MINNEAPOLIS – For Rabbi Asher Zeilingold, a request by Canadian Pacific Railway to help recover kosher canola salad oil this week from a derailed tank car is just another day at the office.
And while not part of Randy Hansen’s usual duties as a CPR damage prevention and claim service specialist in Minneapolis, this isn’t the first time he has had to request the services of a rabbi to help recover a kosher product involved in a derailment.
In 1998, Hansen summoned a rabbi from Fargo, N.D., to help transfer another load of kosher canola oil from a derailed tank car in Thief River Falls in northwestern Minnesota. That rabbi has since moved away, so Hansen this time turned to Rabbi Zeilingold, leader of Adath Israel Synagogue in St. Paul.
Rabbi Zeilingold has assigned Rabbi Yosef Grossbaum, one of three other rabbis at United Mehadrin Kosher, a kosher-certifying organization, to travel on Thursday to Thief River Falls to assist in the transfer of more than 185,000 pounds of salad oil-grade canola.
The rabbi’s involvement in the transfer process is often misunderstood, said Brenda Haist, transportation specialist for the shipper, CanAmera Foods of Oakville, Ontario, a suburb of Toronto.
“He’s not going to get on top of the car with a tent and chant,” Haist said. Instead, she said the rabbi’s involvement is hands-on.
Rabbi Grossbaum will have to certify as kosher a food-grade pump and hoses before they are used to transfer CanAmera Foods’ canola oil from the derailed kosher tank car into another kosher tank car. The canola oil will be returned to CanAmera’s kosher plant in Altona, Manitoba, for re-processing in accordance with the company’s policies to ensure the quality of its food-grade products.
The kosher-certification process is required to render food ritually fit according to Jewish law.
When CPR’s Randy Hansen was involved with recovery of kosher canola oil from another derailed car in 1998, a rabbi instructed a railroad contractor in how to prepare a food-grade pump and hoses for the transfer.
The rabbi used tongs to pick up a piece of ballast from the railroad tracks, held it over a flame to sterilize it and dropped the large rock into a 55-gallon drum of boiling water, causing the water to flow over the rim to sterilize it, Hansen said. The rabbi then poured the hot water into the pump and pumped it through the hoses before attaching the hoses to two tank cars for the transfer.
In the latest case, the canola oil will have to be heated for several hours in the tank car before the transfer can be started around 5 p.m. Thursday. Even though the tank car has two insulated jackets, the oil will have turned to gel after sitting for nearly three weeks in subzero weather.
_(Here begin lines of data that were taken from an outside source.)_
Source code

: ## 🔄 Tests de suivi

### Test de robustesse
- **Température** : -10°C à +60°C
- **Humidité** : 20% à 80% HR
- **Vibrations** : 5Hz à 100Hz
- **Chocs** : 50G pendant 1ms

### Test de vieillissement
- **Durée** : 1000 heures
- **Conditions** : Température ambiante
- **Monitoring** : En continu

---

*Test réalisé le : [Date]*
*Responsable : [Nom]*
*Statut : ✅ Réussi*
Steam will be piped to coils between the inner and outer insulated jackets, heating the coils to warm the canola, Hansen said.
When this derailment occurred Feb. 8 at Karlstad, Hansen knew right away to contact fellow damage prevention and claim services specialist Ron Van Deusen, who was at the scene about 30 miles northwest of Thief River Falls.
“I called it to my partner’s attention that day that this might be kosher oil, so we’ve got to watch it,” said Hansen, whose job sometimes involves taking unusual steps to recover derailed loads for the railroad’s customers.
Canola oil is frequently being processed these days as a kosher product for ease of doing business with all customers.
Indeed, the demand for kosher food has grown, said Rabbi Zeilingold, chief administrator of United Mehadrin Kosher, which works with about 150 food companies. Mehadrin (pronounced Muh-HAH’-drin) means best or highest level, and UMK follows the highest rules for kosher certification, making its certification universally accepted by all Jewish groups. Rabbi Zeilingold oversees three rabbis who work full time certifying everything from food-processing plants to barges to tanker trucks and equipment involved in food handling.
“Doing the kosherizing takes us to places far away,” Rabbi Zeilingold said. The rabbis travel to Europe several times a year and have gone even to Japan to certify food-processing plants as kosher.
“They’ll pretty much consider that an everyday assignment to go to Thief River Falls,” said Rabbi Zeilingold, whose most exotic assignment ever was going to Alaska’s Aleutian Islands to certify an imitation lobster product made from pollack.